We’ve seen each other often and it’s been nice. And it’s been around almost 6 months. 
 

But I’ve been struggling with the aro feelings. Because it was new and exciting at first but I’ve just been telling myself “oh you’ll eventually fall for her.” I like her and care about her but I feel so overwhelmed, even so far away. I’m going on vacation to see her in less than two weeks and I’m absolutely terrified she’s going to tell me she loves me. I know I need to talk to her but she’s a great person and I feel so guilty. I have no desire to be romantically involved with anyone. 
 

on another note, I’ve noticed in threads a lot of y’all don’t like romance in fiction. I’m an avid reader and I ADORE a good romance in the story. I like the fantasy of it, have written stories with a romance (even tho I always feel as if I’m writing it wrong, I use what I know based of movies and books), but when it comes to real life I have no desire for it. 
 

am I even aro? Or am I an a-hole? 
 

ever since I started to get my life back together, I’m the happiest I’ve ever been. I’m not depressed. But this issue is weighing so heavily on me. I’m terrified of hurting her. I like to move around and thought earlier on that moving up to her would be awesome. But now I realize it would feel too permanent. I feel stuck just thinking about it. I like to hold her hand and cuddle with her, but I can’t feel much more than “like.”

Posted (edited)

Sure sounds like you're aro. You know you don't have to partner up if you don't want to, right? Like, I know society says you're supposed to, but you can literally just... Not do that. If being in a relationship sounds suffocating to you, then don't. It's not worth it. If you're just looking for friends, or someone to bang, you can do that without having a long-term partnership as well.

Edited by Jot-Aro Kujo
  • Like 3
Posted
34 minutes ago, Jot-Aro Kujo said:

Sure sounds like you're aro. You know you don't have to partner up if you don't want to, right? Like, I know society says you're supposed to, but you can literally just... Not do that. If being in a relationship sounds suffocating to you, then don't. It's not worth it. If you're just looking for friends, or someone to bang, you can do that without having a long-term partnership as well.

Yeah, I realize I don’t have to partner up but I suppose at the time it hadn’t quite hit me. Still in the process of self discovery, things I’ve suppressed about myself. Idk how to break it off with her without sounding like a total douche. 

Posted
3 hours ago, Guest Eli said:

But this issue is weighing so heavily on me. I’m terrified of hurting her.
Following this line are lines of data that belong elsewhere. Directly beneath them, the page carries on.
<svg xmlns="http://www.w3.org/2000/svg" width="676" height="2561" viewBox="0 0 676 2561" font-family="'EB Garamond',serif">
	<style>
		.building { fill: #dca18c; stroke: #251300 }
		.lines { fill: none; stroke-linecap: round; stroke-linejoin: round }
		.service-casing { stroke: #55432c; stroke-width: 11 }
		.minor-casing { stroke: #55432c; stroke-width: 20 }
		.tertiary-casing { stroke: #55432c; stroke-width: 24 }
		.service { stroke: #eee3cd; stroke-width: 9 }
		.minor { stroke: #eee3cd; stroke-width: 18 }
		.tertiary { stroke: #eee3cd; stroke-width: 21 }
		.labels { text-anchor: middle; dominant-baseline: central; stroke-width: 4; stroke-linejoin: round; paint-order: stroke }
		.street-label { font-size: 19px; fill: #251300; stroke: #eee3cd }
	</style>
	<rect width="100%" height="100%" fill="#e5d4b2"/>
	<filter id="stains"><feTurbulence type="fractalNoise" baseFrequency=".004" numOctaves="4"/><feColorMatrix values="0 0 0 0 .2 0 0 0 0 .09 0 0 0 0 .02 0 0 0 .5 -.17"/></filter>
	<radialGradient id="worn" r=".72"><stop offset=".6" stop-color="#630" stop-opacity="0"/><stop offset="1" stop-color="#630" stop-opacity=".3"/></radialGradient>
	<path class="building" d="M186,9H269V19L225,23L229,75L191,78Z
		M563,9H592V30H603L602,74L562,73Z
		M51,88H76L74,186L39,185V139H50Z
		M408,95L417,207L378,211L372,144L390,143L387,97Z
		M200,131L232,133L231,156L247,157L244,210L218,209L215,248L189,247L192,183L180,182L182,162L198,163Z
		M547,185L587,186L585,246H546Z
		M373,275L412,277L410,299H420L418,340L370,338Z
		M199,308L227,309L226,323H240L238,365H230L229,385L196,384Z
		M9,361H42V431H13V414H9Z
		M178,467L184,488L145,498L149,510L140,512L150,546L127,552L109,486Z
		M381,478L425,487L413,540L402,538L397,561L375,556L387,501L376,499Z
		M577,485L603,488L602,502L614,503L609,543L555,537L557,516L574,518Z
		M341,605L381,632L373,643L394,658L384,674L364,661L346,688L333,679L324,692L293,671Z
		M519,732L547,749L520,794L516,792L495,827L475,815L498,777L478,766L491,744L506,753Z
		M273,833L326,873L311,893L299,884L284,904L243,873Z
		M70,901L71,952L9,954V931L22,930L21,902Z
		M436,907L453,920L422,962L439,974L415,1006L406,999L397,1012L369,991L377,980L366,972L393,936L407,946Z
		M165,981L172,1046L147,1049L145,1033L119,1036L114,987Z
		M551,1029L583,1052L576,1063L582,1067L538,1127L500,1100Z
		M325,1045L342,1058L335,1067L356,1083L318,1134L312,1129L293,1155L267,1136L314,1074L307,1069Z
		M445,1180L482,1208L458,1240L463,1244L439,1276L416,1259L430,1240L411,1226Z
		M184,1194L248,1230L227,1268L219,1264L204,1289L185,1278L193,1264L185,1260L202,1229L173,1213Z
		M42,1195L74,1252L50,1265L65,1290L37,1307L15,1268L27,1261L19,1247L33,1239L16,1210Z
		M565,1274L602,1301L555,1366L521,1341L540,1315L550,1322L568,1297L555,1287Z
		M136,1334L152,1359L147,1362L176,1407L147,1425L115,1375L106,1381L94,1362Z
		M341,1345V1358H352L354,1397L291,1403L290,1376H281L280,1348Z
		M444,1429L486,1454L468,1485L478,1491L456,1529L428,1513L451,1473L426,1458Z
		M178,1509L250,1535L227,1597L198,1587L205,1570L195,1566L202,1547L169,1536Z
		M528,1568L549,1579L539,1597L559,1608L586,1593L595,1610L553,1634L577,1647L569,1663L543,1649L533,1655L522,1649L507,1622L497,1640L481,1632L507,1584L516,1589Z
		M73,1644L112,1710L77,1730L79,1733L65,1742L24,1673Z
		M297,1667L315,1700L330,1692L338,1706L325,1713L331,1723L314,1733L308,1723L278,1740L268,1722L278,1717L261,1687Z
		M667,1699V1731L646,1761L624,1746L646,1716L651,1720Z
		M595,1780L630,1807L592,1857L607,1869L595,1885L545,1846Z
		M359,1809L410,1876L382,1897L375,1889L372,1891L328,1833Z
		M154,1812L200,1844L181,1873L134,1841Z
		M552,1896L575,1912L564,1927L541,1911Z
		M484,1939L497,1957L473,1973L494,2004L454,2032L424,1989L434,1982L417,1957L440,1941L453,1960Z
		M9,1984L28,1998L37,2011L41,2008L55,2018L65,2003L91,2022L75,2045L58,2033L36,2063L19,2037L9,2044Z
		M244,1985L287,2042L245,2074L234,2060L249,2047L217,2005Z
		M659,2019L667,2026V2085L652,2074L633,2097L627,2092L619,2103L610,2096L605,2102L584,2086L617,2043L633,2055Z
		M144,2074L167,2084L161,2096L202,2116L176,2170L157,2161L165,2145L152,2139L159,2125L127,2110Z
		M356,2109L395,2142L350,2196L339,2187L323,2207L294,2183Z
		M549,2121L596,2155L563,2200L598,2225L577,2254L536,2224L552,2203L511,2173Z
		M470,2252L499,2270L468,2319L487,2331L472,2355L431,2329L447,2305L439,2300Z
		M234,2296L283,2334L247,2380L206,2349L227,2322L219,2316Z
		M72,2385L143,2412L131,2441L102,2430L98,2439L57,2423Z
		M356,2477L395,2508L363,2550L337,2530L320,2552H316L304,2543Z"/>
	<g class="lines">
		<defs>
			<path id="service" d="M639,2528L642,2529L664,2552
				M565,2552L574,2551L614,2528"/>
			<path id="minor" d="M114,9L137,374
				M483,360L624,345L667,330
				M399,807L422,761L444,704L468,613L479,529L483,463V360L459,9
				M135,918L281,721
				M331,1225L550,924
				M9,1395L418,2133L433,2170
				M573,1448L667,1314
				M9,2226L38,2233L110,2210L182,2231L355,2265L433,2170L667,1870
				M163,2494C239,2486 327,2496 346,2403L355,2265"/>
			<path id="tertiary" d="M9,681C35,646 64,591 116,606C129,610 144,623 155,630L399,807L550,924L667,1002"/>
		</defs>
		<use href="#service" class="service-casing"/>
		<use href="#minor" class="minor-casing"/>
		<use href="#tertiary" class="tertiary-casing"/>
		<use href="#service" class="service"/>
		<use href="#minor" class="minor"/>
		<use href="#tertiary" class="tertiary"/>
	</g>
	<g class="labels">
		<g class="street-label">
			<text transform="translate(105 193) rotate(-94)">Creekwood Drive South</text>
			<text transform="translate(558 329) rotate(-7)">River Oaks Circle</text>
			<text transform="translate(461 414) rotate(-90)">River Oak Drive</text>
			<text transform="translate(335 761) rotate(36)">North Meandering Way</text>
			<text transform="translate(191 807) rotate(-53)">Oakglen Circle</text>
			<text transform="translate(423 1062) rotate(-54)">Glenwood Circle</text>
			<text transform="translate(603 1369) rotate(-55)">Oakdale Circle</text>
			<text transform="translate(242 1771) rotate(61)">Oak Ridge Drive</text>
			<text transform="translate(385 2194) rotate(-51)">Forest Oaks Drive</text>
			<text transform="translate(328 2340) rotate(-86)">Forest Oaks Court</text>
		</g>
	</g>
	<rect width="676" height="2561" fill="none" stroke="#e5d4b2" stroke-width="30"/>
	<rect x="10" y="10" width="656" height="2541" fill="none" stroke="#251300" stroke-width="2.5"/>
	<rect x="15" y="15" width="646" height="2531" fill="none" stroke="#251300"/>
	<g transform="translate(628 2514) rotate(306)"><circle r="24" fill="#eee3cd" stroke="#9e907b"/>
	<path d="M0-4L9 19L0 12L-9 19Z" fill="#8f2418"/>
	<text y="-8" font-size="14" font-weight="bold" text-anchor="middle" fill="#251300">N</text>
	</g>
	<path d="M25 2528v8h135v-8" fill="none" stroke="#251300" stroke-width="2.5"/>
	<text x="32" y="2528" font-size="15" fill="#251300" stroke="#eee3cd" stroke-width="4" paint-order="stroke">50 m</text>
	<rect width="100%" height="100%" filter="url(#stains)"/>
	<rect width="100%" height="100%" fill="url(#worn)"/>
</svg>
I hate to say this but if you don’t talk to her about what you are going through, you are definitely going to hurt her. Because the passing of those two weeks are going to stress you out even more and then the weight that is heavy now will become unbearable. It sounds cliche but communication is key in any relationship.

Also, you are not an a-hole! Aro’s come in all sorts of shapes and forms. Some love romance in fiction, others hate it. There is no clearly defined ‘aromantic’ since we are all different. But some of our experiences overlap and that is what connects us.

Posted

Thanks for sharing your story. I appreciate it.


It's not your fault how you feel. Just as it's not her fault if she has romantic feelings for you. We can't control the absence or presence of romantic love. I've seen many aros wonder if they're just "selfish" or "asholes". Only you can decide if the aro label fit you though.